Milena Bonilla
Born in 1975 in Bogotá, Colombia / Lives in Amsterdam,The Netherlands
Adriano Pedrosa (AP): There seems to be an unresolved assessment of Karl Marx and his legacy in your works exhibited in Istanbul.
Milena Bonilla (MB): They are made in different ways, but there is something in common among them: a sense of emptiness. In Capital/Sinister Manuscript (Luxury Version) (2008) the exercise of writing has many implications, but above all the impossibility of actually reading the book, since a righthanded person wrote it with their left hand. This “sinister” exercise of writing plays off the old-school orthopedic proscription of the use of the left hand while learning to write. In my book, the erratic flux of gestures in writing is the result of a forced exercise of assimilation and copying. In a way, it points to a gap between learning and practice, making a fictional differentiation, and to the instrumentalization of knowledge itself as a commodity within political agendas. To make a version of Capital that is completely useless places it in a state of suspension. I made three versions of the book, and the one I will exhibit has a tension between its incomprehensible content and its ostentatiousness. It is a highly crafted piece of art “without content.”

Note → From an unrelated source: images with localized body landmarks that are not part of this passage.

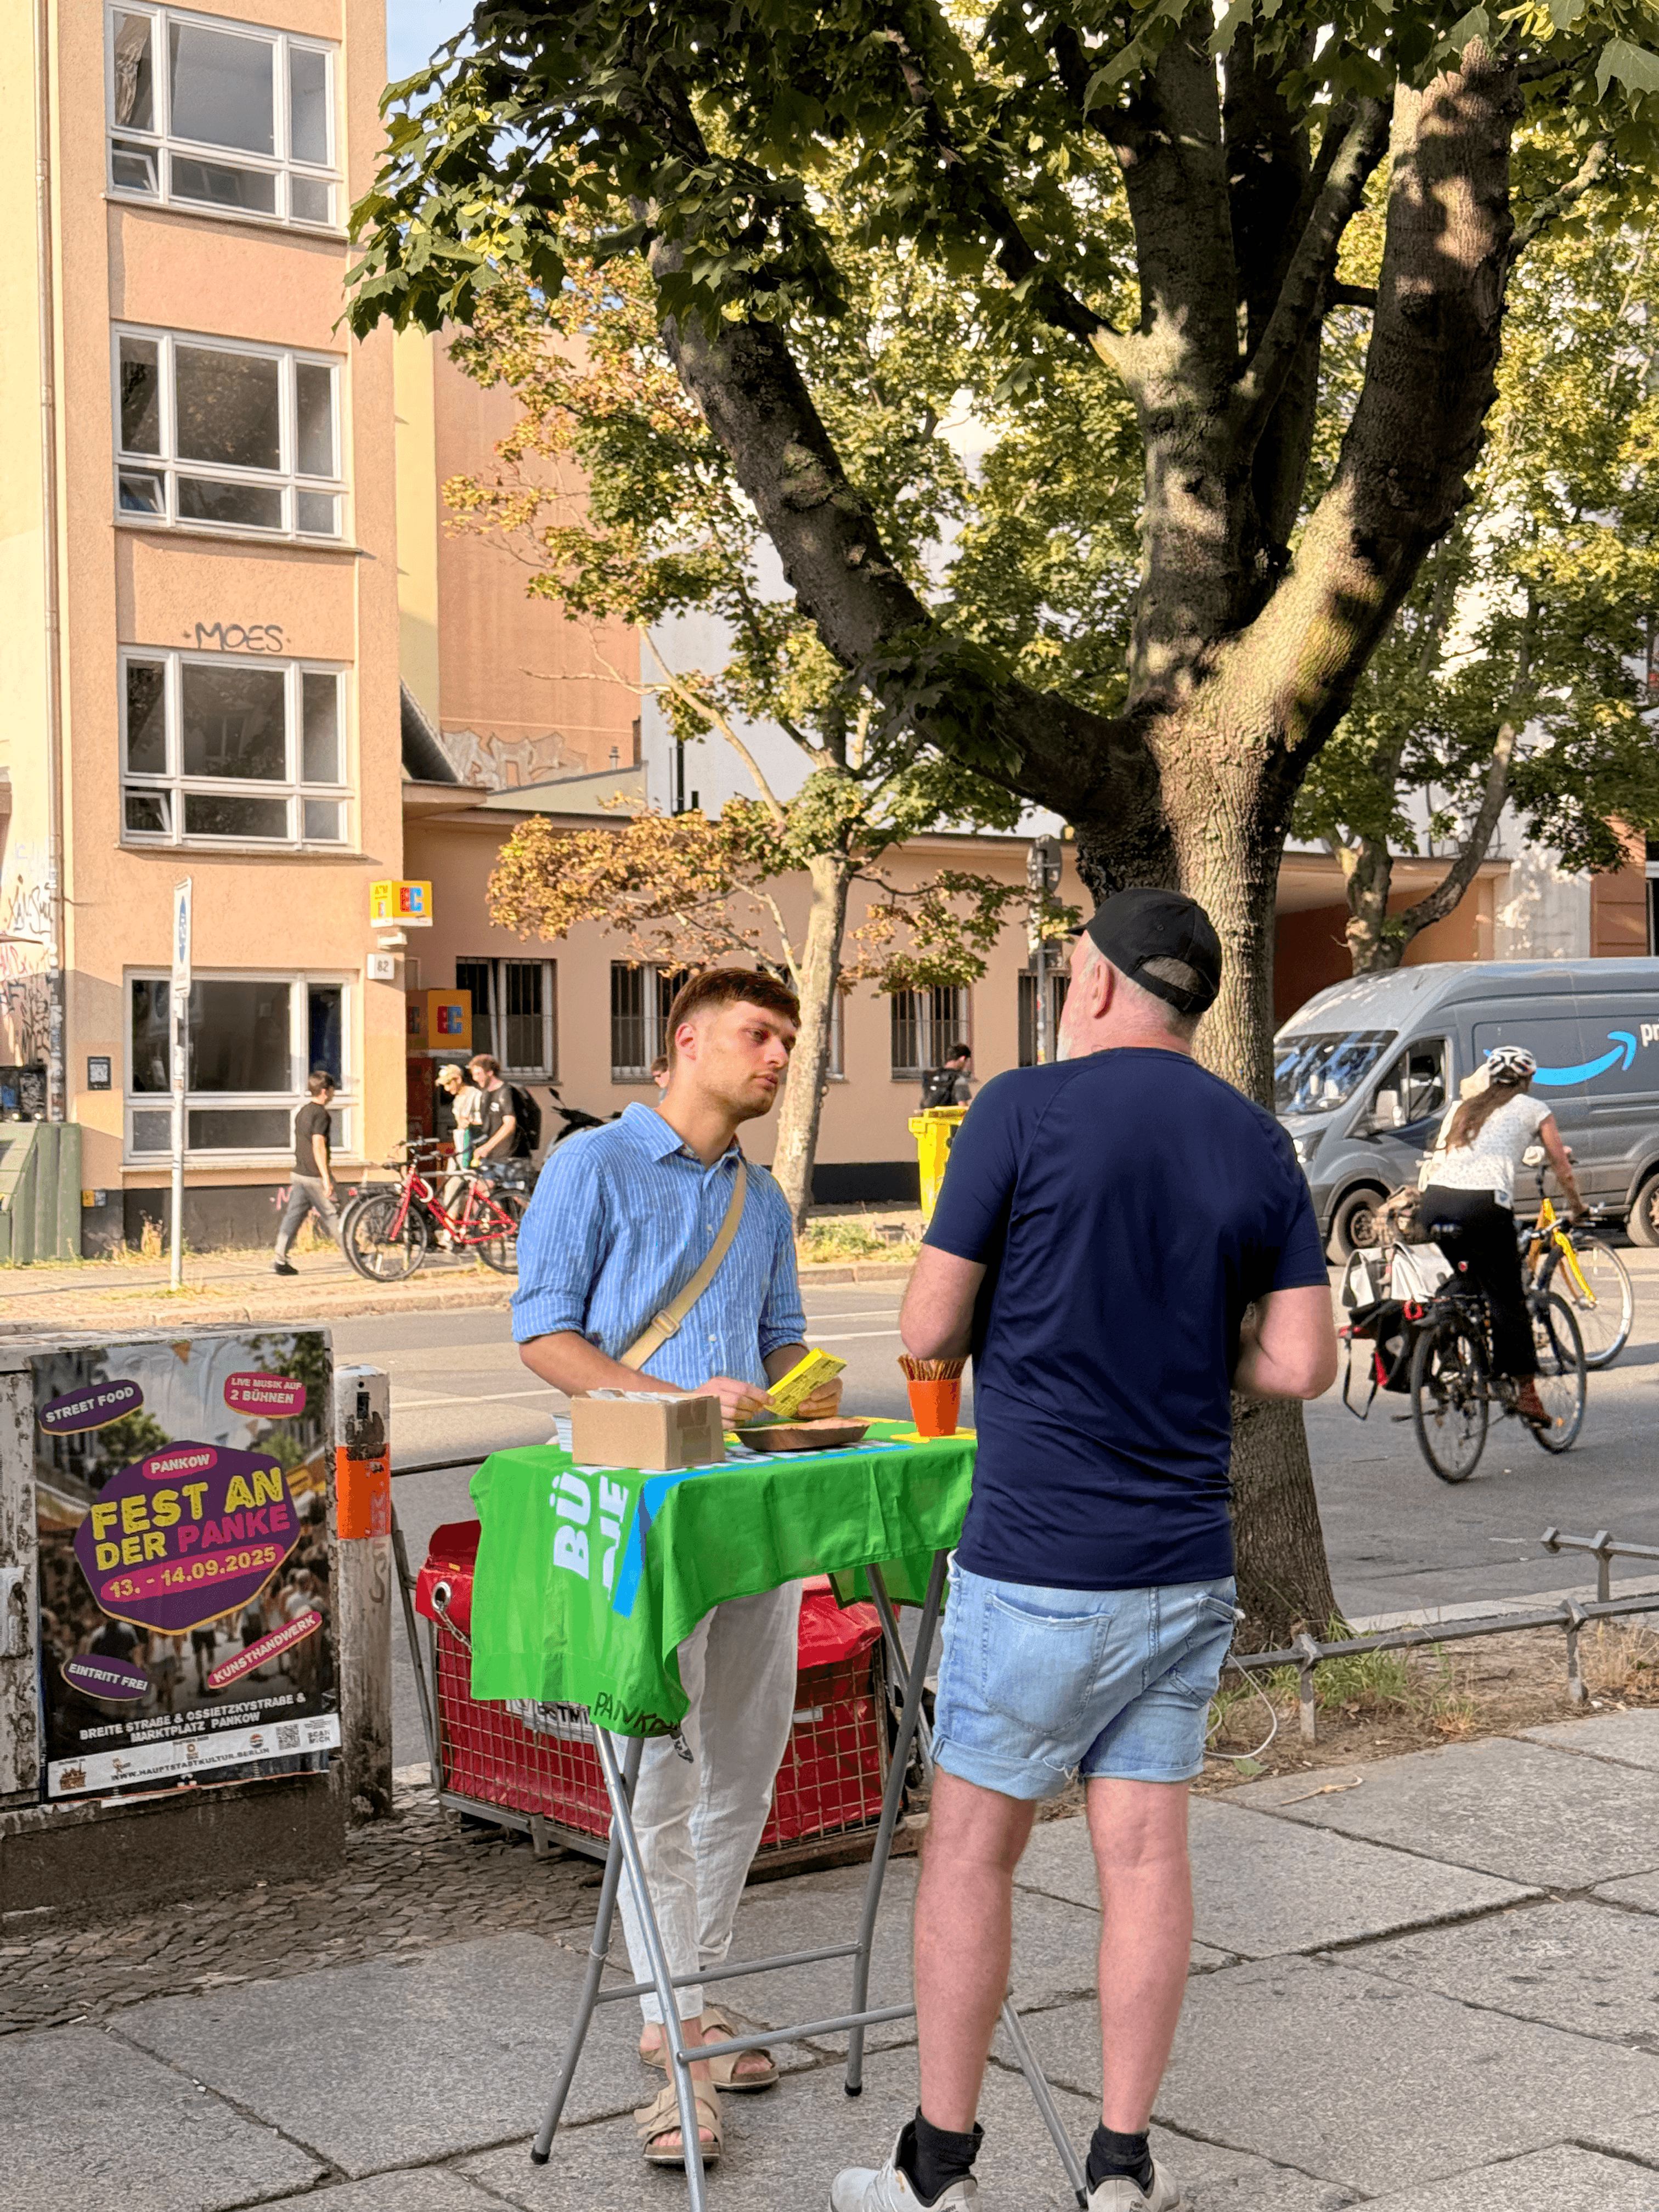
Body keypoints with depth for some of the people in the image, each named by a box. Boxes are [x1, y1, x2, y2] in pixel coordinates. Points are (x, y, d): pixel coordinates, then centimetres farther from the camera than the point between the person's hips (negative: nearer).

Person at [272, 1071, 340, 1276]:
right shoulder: (320, 1114, -14)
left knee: (293, 1215, 4)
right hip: (314, 1176, -8)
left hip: (299, 1173, 8)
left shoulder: (303, 1111, 15)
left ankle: (280, 1261, -2)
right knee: (331, 1215, 2)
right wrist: (326, 1178, -22)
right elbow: (318, 1146, -22)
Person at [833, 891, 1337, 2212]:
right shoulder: (1259, 1145, 4)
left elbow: (928, 1330, -8)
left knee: (972, 1845, 7)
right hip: (1187, 1558, 5)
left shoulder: (1026, 1111, -10)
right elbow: (1303, 1362, 1)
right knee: (1145, 1848, 9)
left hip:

AP: And the video Stone Deaf (2009)?
MB: It addresses this emptiness in a more direct way. I wanted to make an intervention on Marx’s grave, and I found out that his current burial site is not where he was originally buried in 1883. I went to the first plot, in Highgate London, which has a stone marker inscribed with an explanation that Marx is now in the front yard of Highgate cemetery, where a monument has been built. In my research some ironical elements appeared. In one document of the British Parliament from 1956, a woman claims that she could not visit her husband’s grave because of the unveiling of the new Marx monument and she says something like, “It is so that Marx’s last place to rest belongs to a private company?” Later I saw Alexander Kluge’s film documentary about Marx and Sergei Eisenstein in which there is speculation that Marx’s body was never moved, and that is why supposedly the grave is still kept clear and clean. All these anecdotes seem to mock common imperative notions of history and ideology. Yet above all the old plot is read as a disclaimer or an anti-monument of Marx. Finally, I undertook two exercises in the cemetery. One is a rubbing of the inscriptions in the stone marker in real scale, which veils its “realistic” physicality. It is a ghostly image of an emptied space. The second work, a video, shows the stone in fragments but never in its entirety. Since it is already a disclaimer, an anti-monument, I thought in this double annihilation of a sense of completeness when I saw the two exercises together. I see this work as an iconoclastic exercise and also a minor narration on Marx’s image—a comment on the ideological spectacularization of it.